**Directions for this task**: For the word "ржаной", copy every line of the material that includes it.

**The data**:
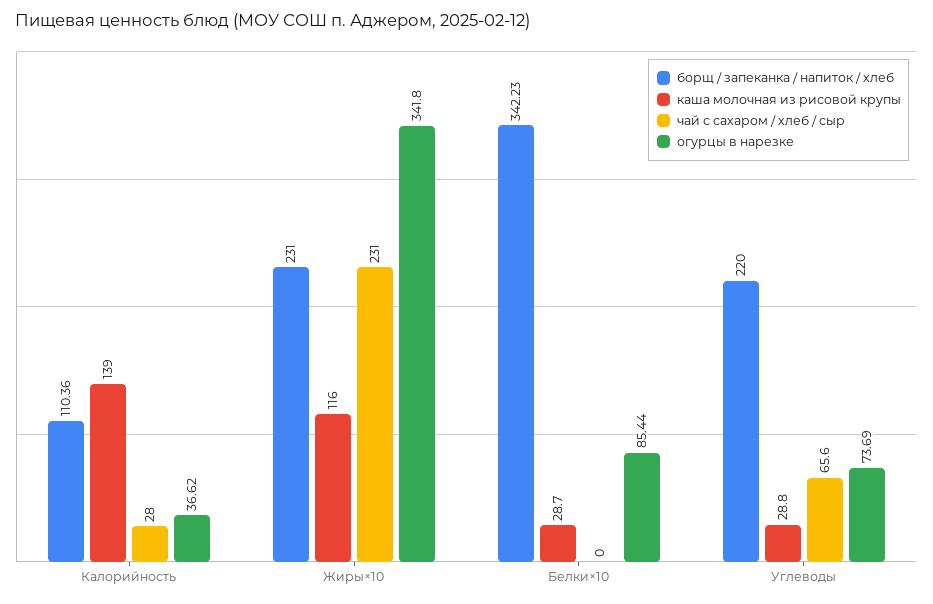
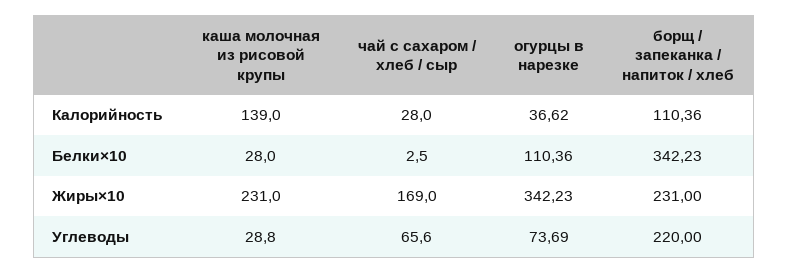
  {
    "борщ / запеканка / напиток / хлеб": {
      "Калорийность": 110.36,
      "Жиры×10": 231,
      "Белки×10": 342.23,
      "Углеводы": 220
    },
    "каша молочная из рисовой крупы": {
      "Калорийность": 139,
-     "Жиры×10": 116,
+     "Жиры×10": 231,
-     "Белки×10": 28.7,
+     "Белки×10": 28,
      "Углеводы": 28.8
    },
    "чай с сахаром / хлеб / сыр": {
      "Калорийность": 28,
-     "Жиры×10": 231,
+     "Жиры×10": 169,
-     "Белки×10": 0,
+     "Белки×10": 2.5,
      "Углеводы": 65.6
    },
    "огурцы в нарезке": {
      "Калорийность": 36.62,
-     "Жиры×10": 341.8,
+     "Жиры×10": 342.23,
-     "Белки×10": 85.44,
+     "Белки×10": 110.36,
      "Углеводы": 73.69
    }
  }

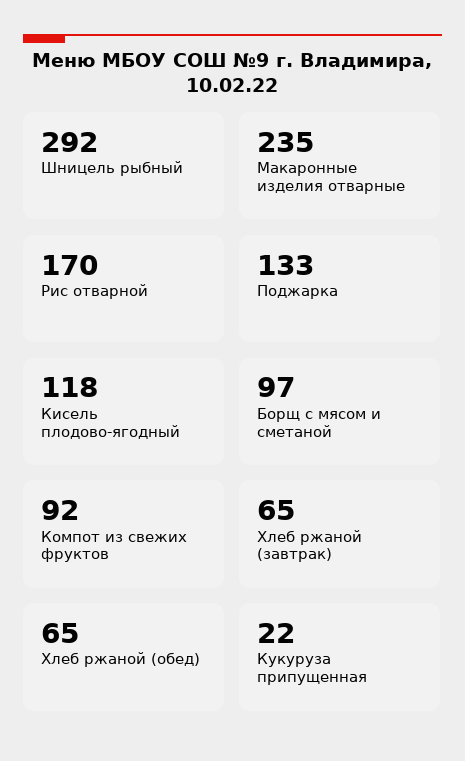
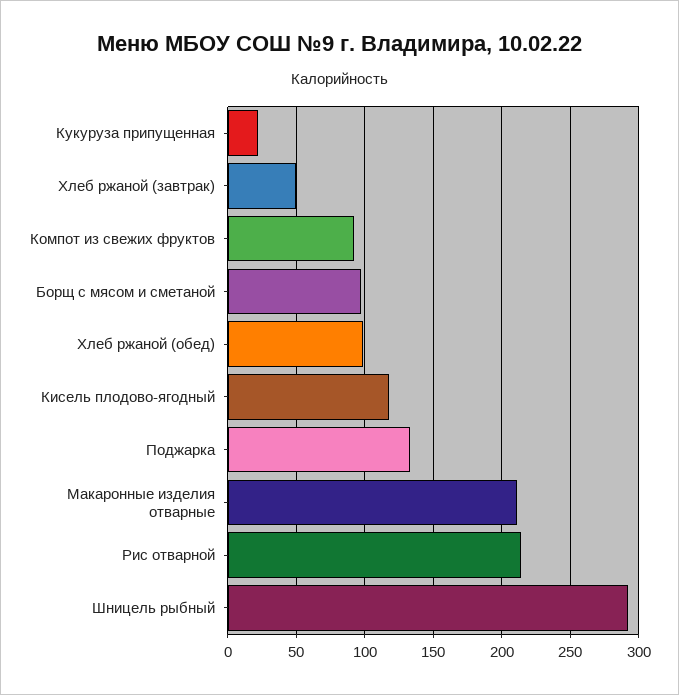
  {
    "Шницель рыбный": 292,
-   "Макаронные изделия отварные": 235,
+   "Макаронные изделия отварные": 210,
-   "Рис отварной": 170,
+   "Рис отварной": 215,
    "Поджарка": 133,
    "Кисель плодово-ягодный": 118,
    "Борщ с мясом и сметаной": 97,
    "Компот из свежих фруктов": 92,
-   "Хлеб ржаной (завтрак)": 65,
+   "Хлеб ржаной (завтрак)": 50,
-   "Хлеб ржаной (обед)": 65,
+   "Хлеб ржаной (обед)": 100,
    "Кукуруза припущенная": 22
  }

**Solution to this task**:
-   "Хлеб ржаной (завтрак)": 65,
+   "Хлеб ржаной (завтрак)": 50,
-   "Хлеб ржаной (обед)": 65,
+   "Хлеб ржаной (обед)": 100,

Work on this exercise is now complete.